**Work order**: Check each line of the entries. Copy the ones that contain the string "Courtyard".

**Provided material**:
##############################

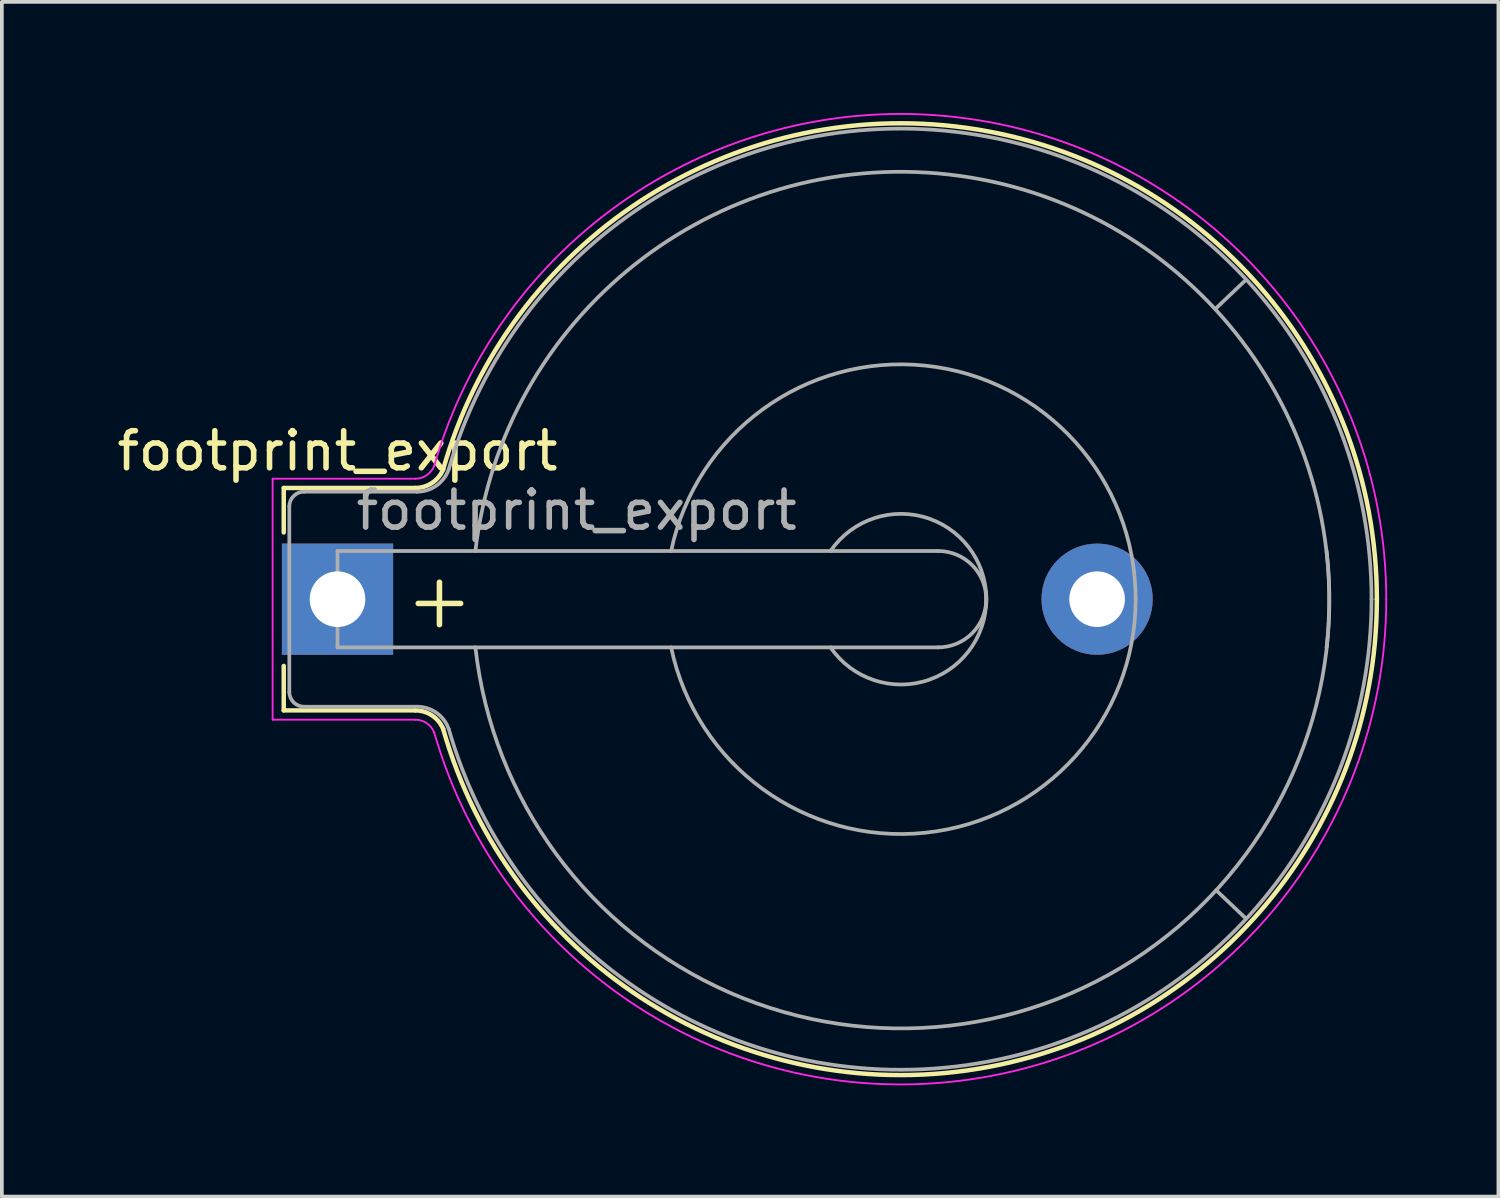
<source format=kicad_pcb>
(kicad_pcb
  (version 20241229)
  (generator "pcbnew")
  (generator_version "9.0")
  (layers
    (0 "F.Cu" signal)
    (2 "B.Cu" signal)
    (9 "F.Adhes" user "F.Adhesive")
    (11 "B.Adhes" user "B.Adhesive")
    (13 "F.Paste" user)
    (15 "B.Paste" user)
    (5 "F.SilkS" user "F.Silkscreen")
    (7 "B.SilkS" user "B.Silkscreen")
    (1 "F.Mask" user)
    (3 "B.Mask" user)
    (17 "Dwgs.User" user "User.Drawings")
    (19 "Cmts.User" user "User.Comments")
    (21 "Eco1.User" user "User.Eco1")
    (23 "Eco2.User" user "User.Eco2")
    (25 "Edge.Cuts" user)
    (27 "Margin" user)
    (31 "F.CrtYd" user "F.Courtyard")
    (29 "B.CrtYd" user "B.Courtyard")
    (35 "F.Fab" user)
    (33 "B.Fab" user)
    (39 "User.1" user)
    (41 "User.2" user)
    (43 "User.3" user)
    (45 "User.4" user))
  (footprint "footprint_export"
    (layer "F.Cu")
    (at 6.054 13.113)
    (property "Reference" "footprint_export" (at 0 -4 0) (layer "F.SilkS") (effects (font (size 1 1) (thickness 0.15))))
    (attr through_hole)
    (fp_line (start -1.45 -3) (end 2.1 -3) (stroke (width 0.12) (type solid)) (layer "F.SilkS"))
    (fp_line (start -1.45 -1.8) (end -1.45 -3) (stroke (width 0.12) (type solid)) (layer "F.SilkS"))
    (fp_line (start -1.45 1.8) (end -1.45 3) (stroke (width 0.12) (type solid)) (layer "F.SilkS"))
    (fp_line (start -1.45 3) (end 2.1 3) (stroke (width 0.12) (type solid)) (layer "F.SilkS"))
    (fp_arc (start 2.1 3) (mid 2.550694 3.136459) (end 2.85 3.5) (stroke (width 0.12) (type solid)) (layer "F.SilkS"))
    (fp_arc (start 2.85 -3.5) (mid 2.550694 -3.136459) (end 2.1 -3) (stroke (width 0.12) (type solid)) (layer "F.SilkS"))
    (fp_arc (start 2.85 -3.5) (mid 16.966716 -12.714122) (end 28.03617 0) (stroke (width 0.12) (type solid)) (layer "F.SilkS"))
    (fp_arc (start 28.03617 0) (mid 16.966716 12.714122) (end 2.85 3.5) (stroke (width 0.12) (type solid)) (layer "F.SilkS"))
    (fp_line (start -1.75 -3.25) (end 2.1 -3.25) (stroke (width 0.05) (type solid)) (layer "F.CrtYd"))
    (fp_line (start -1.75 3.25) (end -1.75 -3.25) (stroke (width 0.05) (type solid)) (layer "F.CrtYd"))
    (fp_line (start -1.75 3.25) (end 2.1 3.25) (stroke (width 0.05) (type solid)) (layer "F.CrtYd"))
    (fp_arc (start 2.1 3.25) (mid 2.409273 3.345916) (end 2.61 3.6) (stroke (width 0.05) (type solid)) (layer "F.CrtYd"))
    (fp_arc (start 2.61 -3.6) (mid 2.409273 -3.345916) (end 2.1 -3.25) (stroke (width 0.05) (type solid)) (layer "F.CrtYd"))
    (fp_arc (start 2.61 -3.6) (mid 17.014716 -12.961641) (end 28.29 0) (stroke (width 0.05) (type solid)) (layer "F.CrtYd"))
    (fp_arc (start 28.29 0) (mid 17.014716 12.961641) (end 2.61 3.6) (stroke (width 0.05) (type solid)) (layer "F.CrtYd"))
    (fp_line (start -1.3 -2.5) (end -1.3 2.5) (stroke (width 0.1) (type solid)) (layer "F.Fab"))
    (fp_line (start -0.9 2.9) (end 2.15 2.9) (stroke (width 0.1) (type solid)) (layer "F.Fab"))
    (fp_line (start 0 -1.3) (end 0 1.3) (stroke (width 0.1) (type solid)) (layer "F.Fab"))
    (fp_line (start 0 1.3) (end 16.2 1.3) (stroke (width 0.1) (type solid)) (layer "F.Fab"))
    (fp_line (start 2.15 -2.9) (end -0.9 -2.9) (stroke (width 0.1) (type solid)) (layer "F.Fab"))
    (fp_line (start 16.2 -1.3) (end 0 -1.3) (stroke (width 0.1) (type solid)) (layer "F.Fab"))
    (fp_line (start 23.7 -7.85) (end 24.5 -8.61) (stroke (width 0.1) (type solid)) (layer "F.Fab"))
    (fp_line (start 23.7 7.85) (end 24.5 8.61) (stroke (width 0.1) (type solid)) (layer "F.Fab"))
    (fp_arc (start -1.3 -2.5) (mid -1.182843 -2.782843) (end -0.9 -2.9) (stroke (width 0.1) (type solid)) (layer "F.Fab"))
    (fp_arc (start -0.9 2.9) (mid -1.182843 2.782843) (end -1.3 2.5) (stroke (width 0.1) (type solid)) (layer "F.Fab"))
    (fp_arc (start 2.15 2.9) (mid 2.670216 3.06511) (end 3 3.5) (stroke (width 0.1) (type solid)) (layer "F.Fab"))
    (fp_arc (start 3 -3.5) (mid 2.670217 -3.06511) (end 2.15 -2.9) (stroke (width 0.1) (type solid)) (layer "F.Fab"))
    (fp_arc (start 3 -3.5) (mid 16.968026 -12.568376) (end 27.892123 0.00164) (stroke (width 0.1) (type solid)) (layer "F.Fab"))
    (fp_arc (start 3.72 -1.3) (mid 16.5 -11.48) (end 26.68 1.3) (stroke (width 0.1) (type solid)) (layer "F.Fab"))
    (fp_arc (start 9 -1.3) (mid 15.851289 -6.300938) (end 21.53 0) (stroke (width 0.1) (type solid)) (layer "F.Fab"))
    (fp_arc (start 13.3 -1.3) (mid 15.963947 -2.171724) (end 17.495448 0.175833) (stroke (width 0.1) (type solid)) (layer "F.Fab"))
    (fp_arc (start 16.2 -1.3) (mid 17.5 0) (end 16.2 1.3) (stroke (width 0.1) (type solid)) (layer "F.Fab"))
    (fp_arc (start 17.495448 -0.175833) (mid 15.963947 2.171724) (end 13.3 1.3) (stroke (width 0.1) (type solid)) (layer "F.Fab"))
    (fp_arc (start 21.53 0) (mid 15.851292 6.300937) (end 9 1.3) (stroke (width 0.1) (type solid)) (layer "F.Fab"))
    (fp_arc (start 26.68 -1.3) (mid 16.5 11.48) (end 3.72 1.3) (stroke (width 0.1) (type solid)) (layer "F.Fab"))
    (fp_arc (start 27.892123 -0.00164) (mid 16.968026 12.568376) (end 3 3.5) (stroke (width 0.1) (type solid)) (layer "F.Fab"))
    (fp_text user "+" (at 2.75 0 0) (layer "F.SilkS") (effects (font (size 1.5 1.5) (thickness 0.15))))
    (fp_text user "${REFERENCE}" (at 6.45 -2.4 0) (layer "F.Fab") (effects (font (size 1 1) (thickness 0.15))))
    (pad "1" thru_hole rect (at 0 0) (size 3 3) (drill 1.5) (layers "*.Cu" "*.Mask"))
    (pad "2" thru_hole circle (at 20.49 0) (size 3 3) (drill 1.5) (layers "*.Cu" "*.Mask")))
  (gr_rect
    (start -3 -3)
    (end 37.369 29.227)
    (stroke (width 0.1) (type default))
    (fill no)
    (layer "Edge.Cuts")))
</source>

##############################

**Your solution**:
    (31 "F.CrtYd" user "F.Courtyard")
    (29 "B.CrtYd" user "B.Courtyard")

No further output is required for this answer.